*EXERCISE DIRECTIONS:* Down to the final line, print the records below exactly and without pictures.

*RECORD EXCERPTS:*
------------------------------------------------
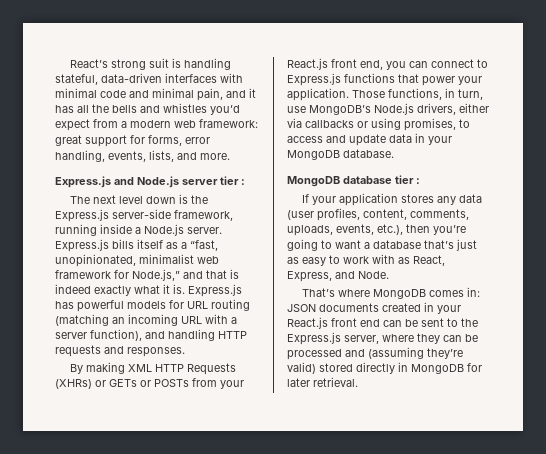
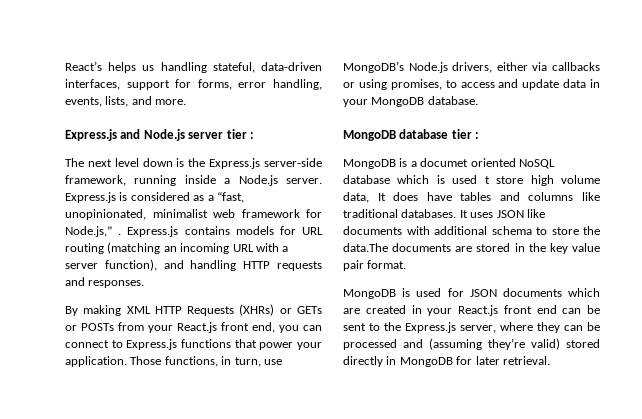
[110,58,231,70] [55,73,243,85] [55,88,256,101] [55,103,240,115] [55,119,258,131] [55,135,82,146] strong suit is handling stateful, data-driven interfaces with minimal code and minimal pain, and it has all the bells and whistles you’d expect from a modern web framework: great -> [108,62,322,73] [65,79,120,90] helps us handling stateful, data-driven interfaces,
[112,239,163,249] bills itself -> [119,192,190,201] is considered
[183,269,239,279] [55,284,242,297] [55,300,124,312] and that is indeed exactly what it is. Express.js has powerful -> [118,226,230,237] . Express.js contains
[301,193,482,206] [287,208,469,221] [287,224,466,236] [287,239,477,251] [287,254,445,266] [287,271,389,282] [301,287,480,299] [287,303,379,312] If your application stores any data (user profiles, content, comments, uploads, events, etc.), then you’re going to want a database that’s just as easy to work with as React, Express, and Node. // That’s where MongoDB comes in: JSON documents -> [343,158,555,169] [343,175,600,186] [343,192,600,203] [343,209,545,218] [343,226,600,235] [343,243,600,254] [343,260,407,271] [343,288,600,299] [343,308,360,314] MongoDB is a documet oriented NoSQL database which is used t store high volume data, It does have tables and columns like traditional databases. It uses JSON like documents with additional schema to store the data.The documents are stored in the key value pair format. // MongoDB is used for JSON documents which are

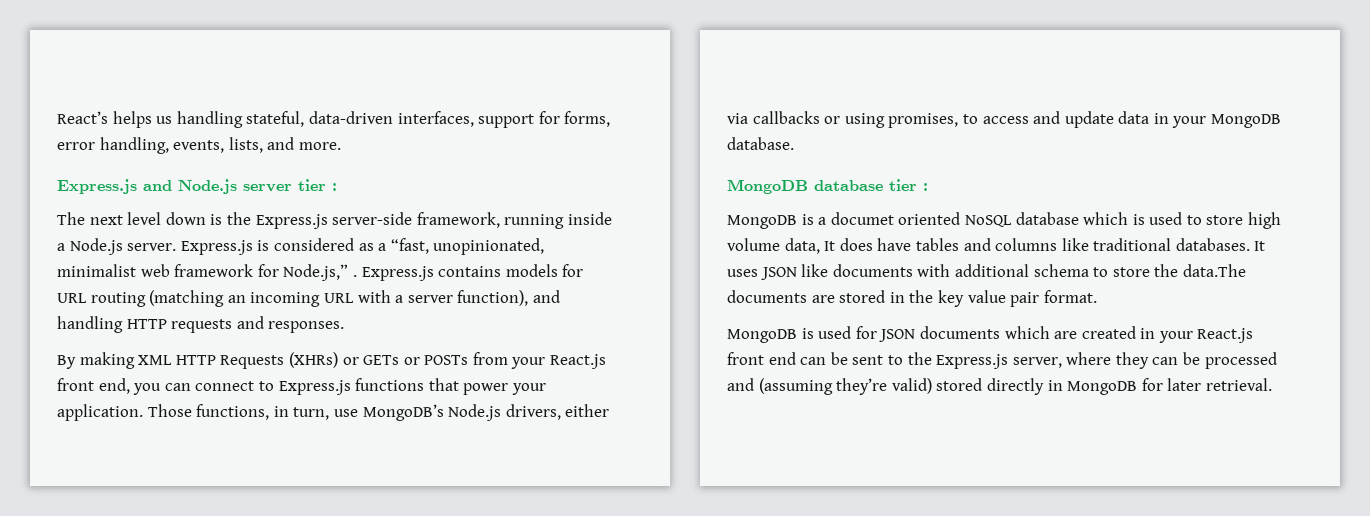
[484,176,490,184] t -> [1186,215,1202,225] to

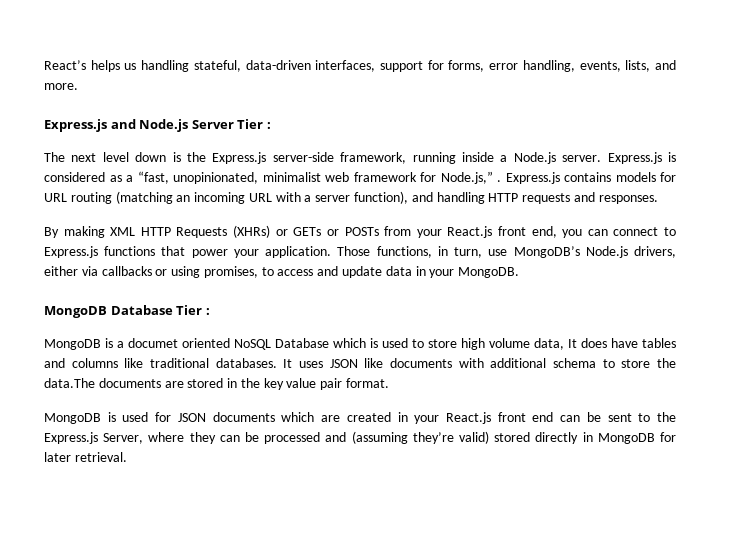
[243,179,326,192] server tier -> [191,119,264,129] Server Tier
[1211,114,1282,128] [727,137,794,150] [727,179,917,194] MongoDB database. // MongoDB database tier -> [458,267,520,278] [44,305,203,318] MongoDB. // MongoDB Database Tier
[1015,212,1079,225] database -> [275,338,329,348] Database
[1012,357,1062,368] server, -> [103,433,144,444] Server,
------------------------------------------------
*SOLUTION:*
[110,58,231,70] [55,73,243,85] [55,88,256,101] [55,103,240,115] [55,119,258,131] [55,135,82,146] strong suit is handling stateful, data-driven interfaces with minimal code and minimal pain, and it has all the bells and whistles you’d expect from a modern web framework: great -> [108,62,322,73] [65,79,120,90] helps us handling stateful, data-driven interfaces,
[112,239,163,249] bills itself -> [119,192,190,201] is considered
[183,269,239,279] [55,284,242,297] [55,300,124,312] and that is indeed exactly what it is. Express.js has powerful -> [118,226,230,237] . Express.js contains
[301,193,482,206] [287,208,469,221] [287,224,466,236] [287,239,477,251] [287,254,445,266] [287,271,389,282] [301,287,480,299] [287,303,379,312] If your application stores any data (user profiles, content, comments, uploads, events, etc.), then you’re going to want a database that’s just as easy to work with as React, Express, and Node. // That’s where MongoDB comes in: JSON documents -> [343,158,555,169] [343,175,600,186] [343,192,600,203] [343,209,545,218] [343,226,600,235] [343,243,600,254] [343,260,407,271] [343,288,600,299] [343,308,360,314] MongoDB is a documet oriented NoSQL database which is used t store high volume data, It does have tables and columns like traditional databases. It uses JSON like documents with additional schema to store the data.The documents are stored in the key value pair format. // MongoDB is used for JSON documents which are

[484,176,490,184] t -> [1186,215,1202,225] to

[243,179,326,192] server tier -> [191,119,264,129] Server Tier
[1211,114,1282,128] [727,137,794,150] [727,179,917,194] MongoDB database. // MongoDB database tier -> [458,267,520,278] [44,305,203,318] MongoDB. // MongoDB Database Tier
[1015,212,1079,225] database -> [275,338,329,348] Database
[1012,357,1062,368] server, -> [103,433,144,444] Server,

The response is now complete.